Essentially, the DoJ requires some demonstration of bad intent.  They can and have settled in previous (and ongoing) cases for lying about the matter to the FBI to establish mens rea.  And in this case seemed to actively disregard at least one clearly disengenuous response by Madam Former Secretary in her interview (See Report of the Inspector General, Chapter 5 Section ix [p 167]):

In addition, the interviewers asked Clinton about an email that contained a
parenthetical with a “(C)” at the beginning. According to the prosecutors, Clinton
received three email chains during her State Department tenure that contained at
least one paragraph that began with a ‘(C),’ a classification marking used to denote
information classified at the Confidential level. The prosecutors stated that these
were the only emails containing classification markings that the FBI identified
during its investigation, the emails did not contain any markings other than the one
or two paragraphs in each email beginning with a “(C),” and as of July 6, 2016, the
State Department had not responded to the FBI’s request for a determination as to
as to whether the information in these three emails was classified at the time the
emails were sent. The prosecutors further stated that the State Department had
determined through the FOIA process that only one of the three emails contained
information that was classified as of July 6, 2016, and that this email was classified
at the Confidential level. According to the FD-302 from Clinton’s interview, Clinton
told the FBI that she did not know what the “(C)” meant and “speculated it was a
reference to paragraphs ranked in alphabetical order.” The FD-302 indicates that
the FBI had added a classification marking of “Confidential” to the top of the
document and that, upon noticing this marking, Clinton asked if the “(C)” meant
Confidential. Clinton told the interviewers that she did not agree that the
information contained in the email was classified, because it described information
that was already in the press. Witnesses told us, and contemporaneous emails
show, that the FBI and Department officials who attended Clinton’s interview found
that her claim that she did not understand the significance of the “(C)” marking
strained credulity. Agent 1 stated, “I filed that in the bucket of hard to impossible
to believe.” Agent 1 further stated that he and the other interviewers asked Clinton
about her understanding of the “(C)” markings four or five times, but she did not
change her answer. He told us, “I also don’t know at that point in the interview
what else we could have done besides all the different ways that we asked it.”
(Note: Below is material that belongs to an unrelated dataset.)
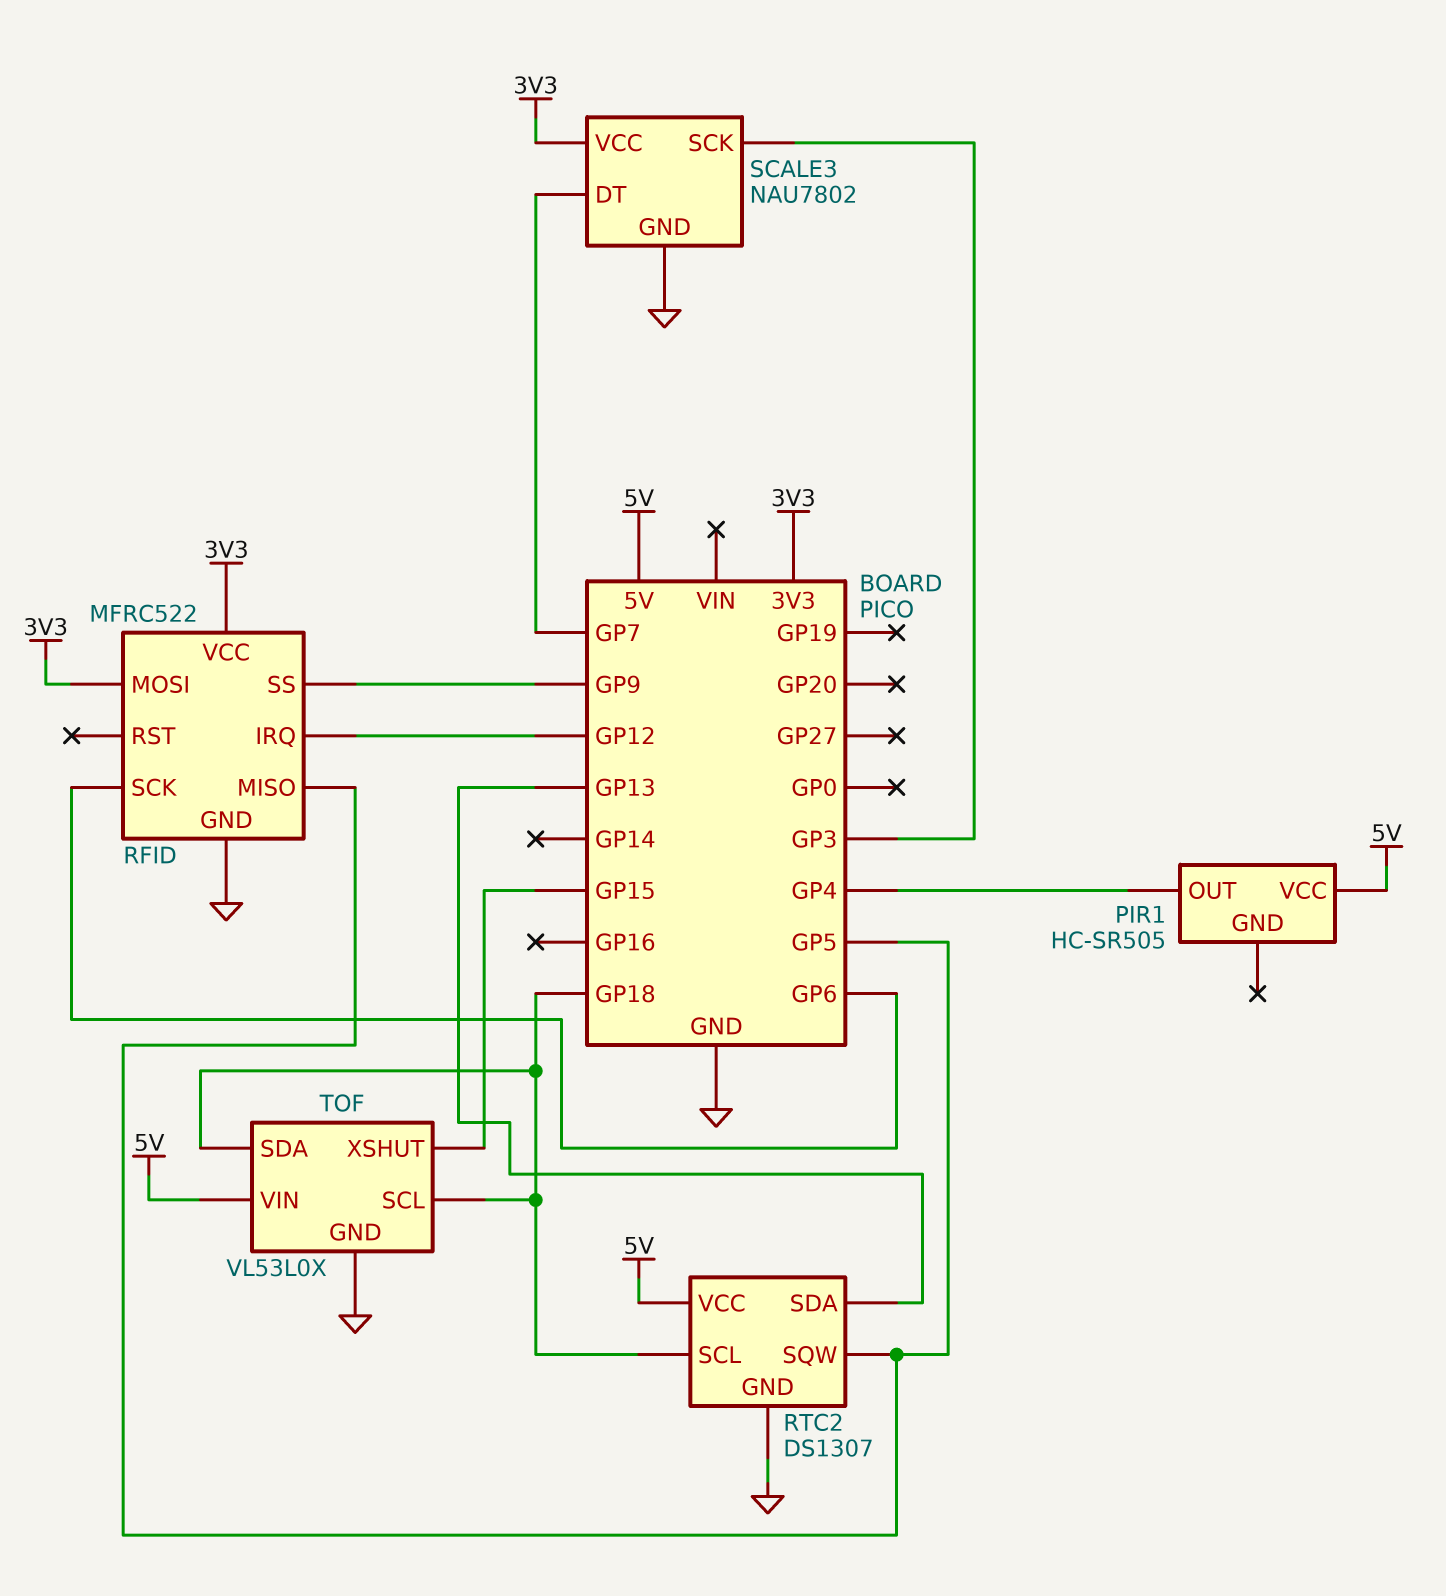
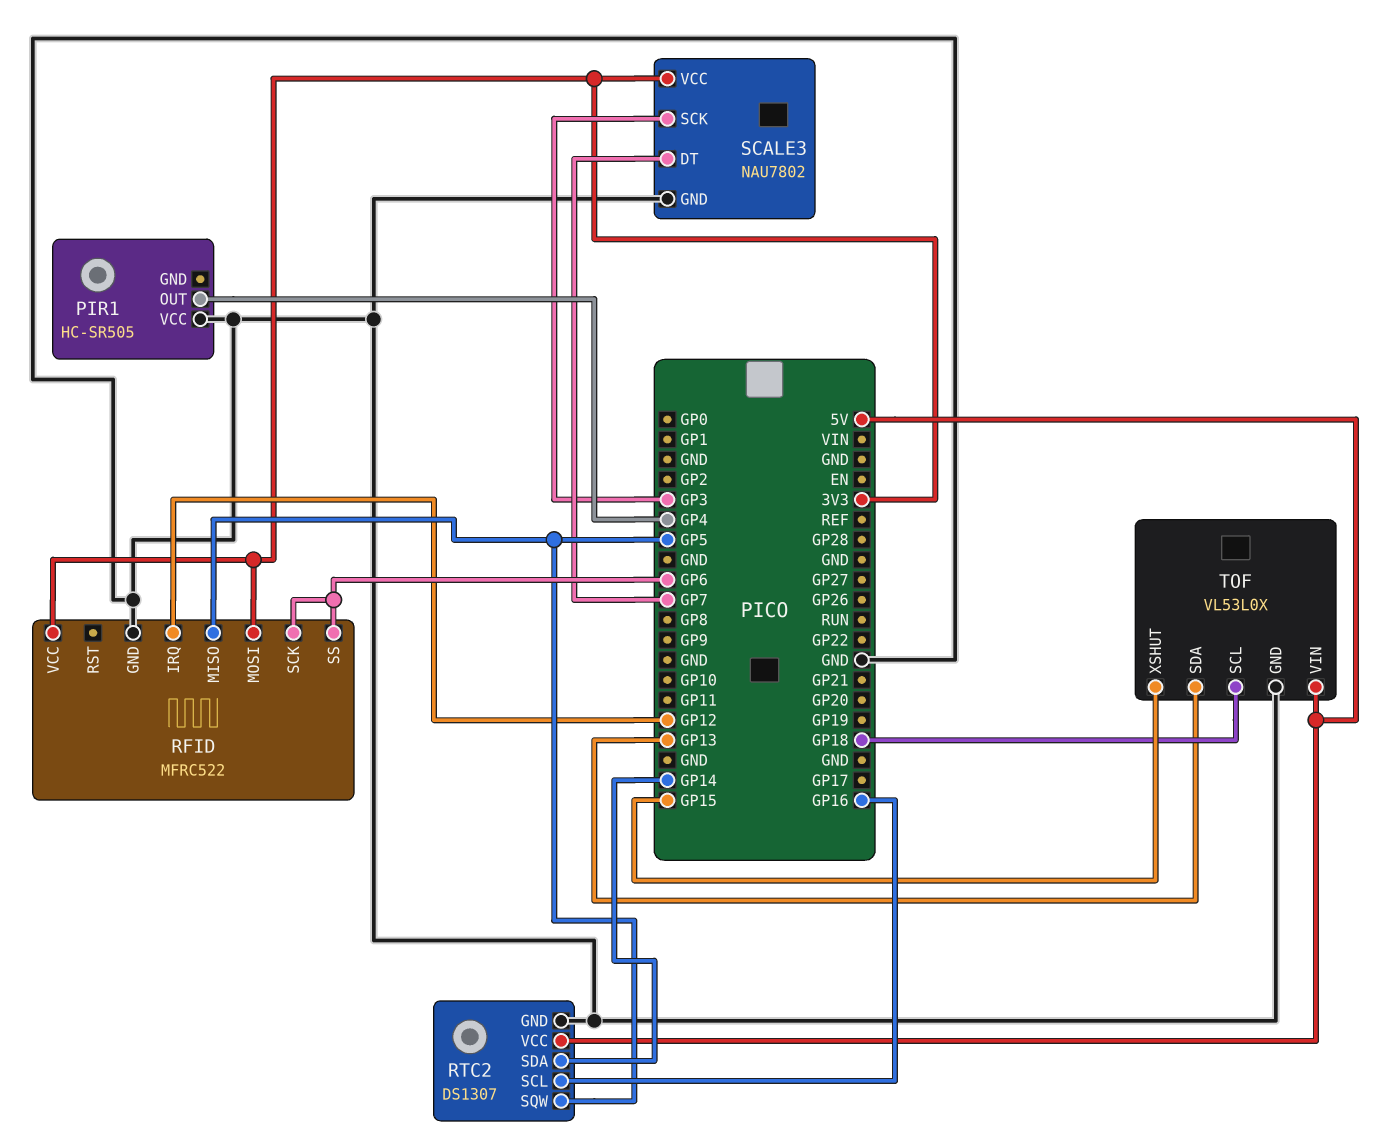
PIR1 pin VCC: 5V -> GND
RFID pin SS: GP9 -> GP6
RTC2 pin SCL: GP18 -> GP16
RTC2 pin SDA: GP13 -> GP14
TOF pin SDA: GP18 -> GP13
So this matter needs to been addressed by Congress.

I recommend amending it thus:

Whoever, being entrusted with or having lawful possession or control
of any document, writing, code book, signal book, sketch, photograph,
photographic negative, blueprint, plan, map, model, instrument,
appliance, note, or information, relating to the national defense, without 
regard as to intent (1) who removes, or permits  the same to be removed
from its proper place of custody or delivered to anyone in violation of his
trust, or to be lost, stolen, abstracted, or destroyed, or (2) having
knowledge that the same has been illegally removed from its proper
place of custody or delivered to anyone in violation of its trust, or lost,
or stolen, abstracted, or destroyed, and fails to make prompt report of
such loss, theft, abstraction, or destruction to his superior officer…[is
subject to a criminal fine or imprisonment].

As to the stupendous breach of security that leads us to this discussion, we have a problem.  The Federal Bureau of Matters NonInvestigation and the Department of InJustice have thoroughly muddied the waters such that even I have to admit that getting a conviction seems out of the question, how do we address this gross misconduct in a manner that will discourage repetition of these actions?

I have a modest proposal.  Everyone who has been shown by the FBI’s “Mid Year Examination”  investigation to have transmitted any national defense information via non-secure means shall, by Executive Order, have any and all clearances revoked, and be barred from holding any level of clearance for any access to national defense information for the rest of their lives.